Sebuah proses legislasi yang tidak taat azas dan prosedur serta di desain dengan tergesa gesa memang bisa menimbulkan masalah pada akhirnya. Seyogyanya ketika MK menyatakan UU Cipta Kerja inkonstitusional bersyarat, maka pembuat UU semestinya segera memutuskan untuk memperbaiki UU Cipta Kerja dengan prosedur normal dengan membuka ruang partisipasi publik seluas luasnya seperti diamanatkan oleh putusan MK. Terlebih, ruang waktu yang diberikan oleh MK untuk memperbaiki UU Cipta Kerja dinilainya sangat cukup yaitu selama dua tahun lamanya.

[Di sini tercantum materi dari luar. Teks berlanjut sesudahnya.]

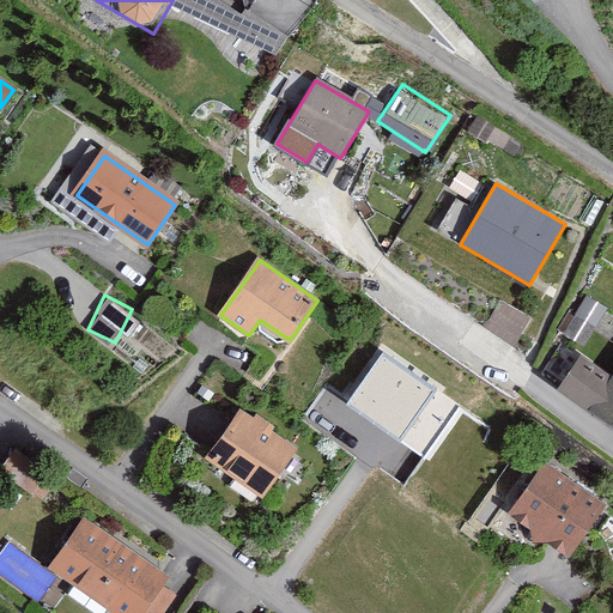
[(593,308),(571,309),(574,335),(595,333),(593,308)]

Namun proses sebagaimana yang di perintahkan MK tersebut terkesan diabaikan dan Pemerintah justru menerbitkan PERPU Cipta Kerja yang berarti Pemerintah menutup ruang partisipasi publik yang seharusnya dibuka seluas luasnya. Ditambah lagi, langkah pemerintah bertentangan dengan putusan MK soal UU Cipta Kerja, dan tak adanya prasyarat kegentingan memaksa sebagai dasar terbitnya PERPU yang dikeluarkannya.

Fenomena tersebut kian menambah kekecewaan publik dan menjadi dasar bermunculannya gugatan ke MK. Karena meskipun PERPU tersebut pada akhirnya nanti disetujui DPR menjadi UU melalui sidang paripurna , maka akan sangat terbuka potensi UU itu digugat kembali ke MK nantinya.

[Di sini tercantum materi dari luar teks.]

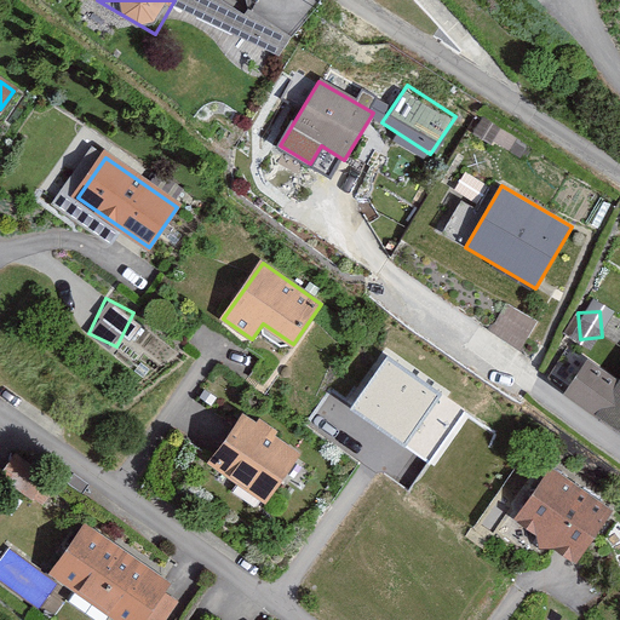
[(465,412),(386,360),(352,412),(430,464),(465,412)]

Maka, sudah selayaknya pembuat UU memetik pelajaran dari munculnya ketidakpuasan publik dan potensi ketidakpastian hukum dari kasus aturan Cipta Kerja. Karena sesungguhnya praktik ketatanegaraan di negara kita ini sudah diatur lengkap sedemikian rupa dalam konstitusi dan tafsir atas konstitusi yang tertuang dalam setumpuk ketentuan termasuk putusan MK.

Sebenarnya tidaklah rumit dan sulit untuk mengikutinya asalkan ada kemauan dan tekad yang kuat untuk melakoninya. Namun peraturan yang sudah ada dan tinggal menjalankannya saja itu menjadi rumit dan sulit karena diduga ada agenda terselubung dibaliknya.

Tentu saja adanya muatan kepentingan terselubung dalam proses pembuatan UU yang menguntungkan penguasa dan juga pengusaha (oligarki) ini bisa membahayakan bangunan hukum ketatanegaraan kita.

Sebagai anak bangsa, tentu kita berharap agar jangan sampai hak prerogative Presiden untuk mengeluar PERPU dijadikan peluang aji mumpung yang berujung pada praktek manipulasi hukum yang dilakukan oleh penguasa. Praktek hukum ketatanegaraan yang menyimpang itu nampaknya saat ini memang sudah menjadi pola yang dicoba untuk di “tradisikan” pengamalannya.

Seperti halnya instrument hukum PERPU yang terkesan di manfaatkan untuk kepentingan penguasa dan pengusaha (kaum oligarki) dengan mengabaikan kepentingan negara demokrasi, kepentingan rakyat, bangsa dan negara. Apakah memang begitu faktualnya?